Head to Head: A trio of St. George Gins

Maker: St. George, Alameda, California, USAStGeorgeGins

ABV: 45%

 1) Dry Rye Gin

2) Terroir Gin

3) Botanivore Gin

 Appearance: All clear.

 Nose

1) Unpleasant. The aroma of pot-distilled rye spirit melds with the aroma of juniper to create something that smells like wood varnish, only worse.

2) Spicy and exotic. Fennel seed, mango, lemon grass, bay leaf, sage.

3) More conventional and balanced but still very good. Citrus peel, anise, grains of paradise, coriander, juniper.

 On the palate

1) Tastes worse than it smells. Thick and varnishy. Brings back memories of varnishing a birdhouse on a hot, humid day. The rye white dog and juniper tastes are like mustard and ice cream. Mustard is good and ice cream is good, but together they are disgusting.

2) Medium-bodied and spicy. A brightness comes through on the palate that is not as prominent in the nose, but a very welcome addition. Aniseed candy, sugarcane, papaya, fig, lemon thyme

3) Medium-bodied and sophisticated. Sweet cassia dominates in a very pleasant way with the other botanicals harmonizing nicely.

 Finish

1) Finish is no better, but at least it doesn’t get any worse. More varnish. Mercifully short.

2) Bright, juniper/herbal finish that lingers for a long, long time.

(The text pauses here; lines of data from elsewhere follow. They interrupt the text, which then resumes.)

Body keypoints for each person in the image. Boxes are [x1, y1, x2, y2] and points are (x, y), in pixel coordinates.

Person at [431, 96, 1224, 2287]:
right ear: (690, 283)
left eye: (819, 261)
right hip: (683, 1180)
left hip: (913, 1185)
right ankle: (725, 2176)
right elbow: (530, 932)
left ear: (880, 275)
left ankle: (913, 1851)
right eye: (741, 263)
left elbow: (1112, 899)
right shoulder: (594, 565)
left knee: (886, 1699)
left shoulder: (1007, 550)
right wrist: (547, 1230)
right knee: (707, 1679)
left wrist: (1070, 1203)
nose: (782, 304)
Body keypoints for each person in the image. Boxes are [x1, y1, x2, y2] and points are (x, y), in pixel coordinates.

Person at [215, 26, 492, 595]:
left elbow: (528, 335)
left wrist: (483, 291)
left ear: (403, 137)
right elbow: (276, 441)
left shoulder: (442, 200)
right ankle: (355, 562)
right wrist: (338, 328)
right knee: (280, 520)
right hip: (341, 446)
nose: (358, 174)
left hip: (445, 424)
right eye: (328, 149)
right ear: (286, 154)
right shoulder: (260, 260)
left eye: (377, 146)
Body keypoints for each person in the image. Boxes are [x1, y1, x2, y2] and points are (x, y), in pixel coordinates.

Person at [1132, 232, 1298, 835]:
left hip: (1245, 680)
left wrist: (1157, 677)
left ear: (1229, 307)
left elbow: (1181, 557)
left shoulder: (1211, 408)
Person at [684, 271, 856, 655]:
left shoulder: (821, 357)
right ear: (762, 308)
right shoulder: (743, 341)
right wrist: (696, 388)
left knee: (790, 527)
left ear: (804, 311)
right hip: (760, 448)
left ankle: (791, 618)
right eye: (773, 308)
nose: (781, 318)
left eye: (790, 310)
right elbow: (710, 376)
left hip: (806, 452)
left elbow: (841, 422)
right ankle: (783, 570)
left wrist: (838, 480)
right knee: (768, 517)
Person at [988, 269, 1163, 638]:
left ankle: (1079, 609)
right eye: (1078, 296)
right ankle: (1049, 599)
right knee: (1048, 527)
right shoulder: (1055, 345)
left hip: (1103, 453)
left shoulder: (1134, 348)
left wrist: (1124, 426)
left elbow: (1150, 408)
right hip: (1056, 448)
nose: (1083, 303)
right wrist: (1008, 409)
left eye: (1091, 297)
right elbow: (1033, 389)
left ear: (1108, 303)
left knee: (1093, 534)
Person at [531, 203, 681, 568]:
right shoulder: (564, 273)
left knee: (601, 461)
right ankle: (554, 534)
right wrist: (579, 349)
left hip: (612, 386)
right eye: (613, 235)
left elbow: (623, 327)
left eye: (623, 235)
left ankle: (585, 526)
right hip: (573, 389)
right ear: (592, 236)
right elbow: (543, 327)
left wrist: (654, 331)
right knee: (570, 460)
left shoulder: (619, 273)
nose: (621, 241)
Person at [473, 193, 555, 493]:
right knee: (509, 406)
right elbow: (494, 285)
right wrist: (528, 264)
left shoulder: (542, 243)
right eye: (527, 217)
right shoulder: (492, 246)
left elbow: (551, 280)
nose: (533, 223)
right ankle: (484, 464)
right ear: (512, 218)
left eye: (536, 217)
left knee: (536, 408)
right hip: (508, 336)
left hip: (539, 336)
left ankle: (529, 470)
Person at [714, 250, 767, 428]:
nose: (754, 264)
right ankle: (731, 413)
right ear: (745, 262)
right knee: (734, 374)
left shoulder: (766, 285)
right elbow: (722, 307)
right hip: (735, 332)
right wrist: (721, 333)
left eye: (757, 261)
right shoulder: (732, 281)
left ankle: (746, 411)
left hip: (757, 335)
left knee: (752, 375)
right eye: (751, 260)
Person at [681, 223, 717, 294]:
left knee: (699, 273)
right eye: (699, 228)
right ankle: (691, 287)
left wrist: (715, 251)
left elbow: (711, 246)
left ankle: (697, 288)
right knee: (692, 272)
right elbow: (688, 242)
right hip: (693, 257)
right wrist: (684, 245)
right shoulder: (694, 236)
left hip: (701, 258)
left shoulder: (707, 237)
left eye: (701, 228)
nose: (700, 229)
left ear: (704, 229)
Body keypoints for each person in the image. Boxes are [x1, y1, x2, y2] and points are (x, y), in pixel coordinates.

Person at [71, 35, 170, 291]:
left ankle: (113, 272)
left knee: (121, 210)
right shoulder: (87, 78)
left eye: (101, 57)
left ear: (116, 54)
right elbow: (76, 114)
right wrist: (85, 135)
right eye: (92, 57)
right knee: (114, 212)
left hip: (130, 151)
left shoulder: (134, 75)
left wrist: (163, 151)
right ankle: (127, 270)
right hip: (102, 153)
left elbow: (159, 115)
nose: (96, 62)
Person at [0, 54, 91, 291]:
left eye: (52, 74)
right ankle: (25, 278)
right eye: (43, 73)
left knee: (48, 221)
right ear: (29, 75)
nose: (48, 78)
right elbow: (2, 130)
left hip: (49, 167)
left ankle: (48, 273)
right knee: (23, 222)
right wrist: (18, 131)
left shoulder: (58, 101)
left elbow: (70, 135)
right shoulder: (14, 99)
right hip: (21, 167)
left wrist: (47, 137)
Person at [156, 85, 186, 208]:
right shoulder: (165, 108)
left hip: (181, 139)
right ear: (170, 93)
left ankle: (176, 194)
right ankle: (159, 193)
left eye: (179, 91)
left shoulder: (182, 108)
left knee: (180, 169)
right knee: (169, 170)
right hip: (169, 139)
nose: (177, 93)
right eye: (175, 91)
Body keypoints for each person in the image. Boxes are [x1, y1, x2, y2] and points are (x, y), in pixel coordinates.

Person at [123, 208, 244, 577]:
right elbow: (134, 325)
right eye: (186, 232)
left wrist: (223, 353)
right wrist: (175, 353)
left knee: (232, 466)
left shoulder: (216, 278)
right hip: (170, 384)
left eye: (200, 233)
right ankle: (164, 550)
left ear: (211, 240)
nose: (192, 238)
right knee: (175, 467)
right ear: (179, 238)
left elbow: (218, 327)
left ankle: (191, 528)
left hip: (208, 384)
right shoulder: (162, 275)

3) Fairly dry and spicy. More coriander and a hint of cumin as it very slowly fades.

 Mixed

The dry rye did very poorly with tonic and in a martini, essentially ruining both drinks. The bottom of the package containing the three bottles recommended using the dry rye in a Negroni which I did. It fared much better in that drink, but I’m not interested in buying a gin that only tastes good in one particular drink. I don’t think many other people are either. Others gin drinking friends who tried it, even in the Negroni, also disliked it. One said it tasted like white dog. The other two did great in everything they I tried them in. They were excellent team players but also brought their own distinctives to the table.

Parting Words

Out of the three, the Terroir Gin was my favorite. It was unlike any other gin I have tasted but still recognizable as gin. It’s a delight from beginning to end, and it’s the sort of experience I look for from a micro-gin. The Botanivore was very good too. It lost a little in comparison to the Terroir, but on its own it’s a wonderful product. Where Terroir is a bit garish, Botanivore is elegant. My friends were split between these two. Both were enjoyed but one favored the Botanivore while the other agreed with me.

 It probably goes without saying but Dry Rye is not recommended. Botanivore is recommended and Terroir is highly recommended. All have a minimum price of $37 per 750 ml bottle in Michigan. For this tasting, I purchased a set of three 200 ml bottles for $30 or thereabouts.